The Treasury Select Committee will publish the explosive report into Royal Bank of Scotland's global restructuring unit (RBS GRG) on Tuesday, with its chair Nicky Morgan saying the City watchdog has "lost control" of process.
The Financial Conduct Authority (FCA) has until Friday to provide the report, which details allegations of serious wrongdoing by former employees of the state-owned bank, or else be found in contempt of Parliament.
Morgan said: “A version of the report is now in the public domain. The FCA has completely lost control of the publication process."
But copies of the report have already been shared widely. City A.M. has seen a copy of the 361-page document, while one of the alleged victims published the entire thing on his blog last night.
Several months ago the BBC revealed it had received a version of the report, prompting Morgan to force the FCA to publish its summary. However earlier this month, MP Clive Lewis said he had obtained a copy and argued that it revealed the summary was a "sanitised" version of the full thing.
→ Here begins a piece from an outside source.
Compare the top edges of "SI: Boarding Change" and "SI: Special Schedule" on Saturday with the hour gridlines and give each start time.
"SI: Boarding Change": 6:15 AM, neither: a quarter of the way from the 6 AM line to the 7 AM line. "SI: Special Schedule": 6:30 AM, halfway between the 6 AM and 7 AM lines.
Morgan today wrote to the FCA to compel them to provide it to the committee. If her committee colleagues agree – which is highly likely – the report will then be published using parliamentary privilege, without any redactions.
Morgan said: “The committee will meet when Parliament returns on Tuesday 20 February. At that meeting, I will be asking members to agree to publish the final, unredacted report under parliamentary privilege as soon as possible.”
The FCA has faced criticism from across the political spectrum for its handling of the report into scandal. The report was commissioned by consulting firm Promontory over four years ago, and completed in 2016, but has not been revealed to the general public.
Some of the findings from the report have already been made public, including one memo by an ex-RBS staff member which told colleagues to "let customers hang themselves".
The FCA says it is legally impossible for it to publish the report without the consent of every potentially identifiable individual. It has also warned the Treasury Select Committee that publication of the report might prejudice future reports.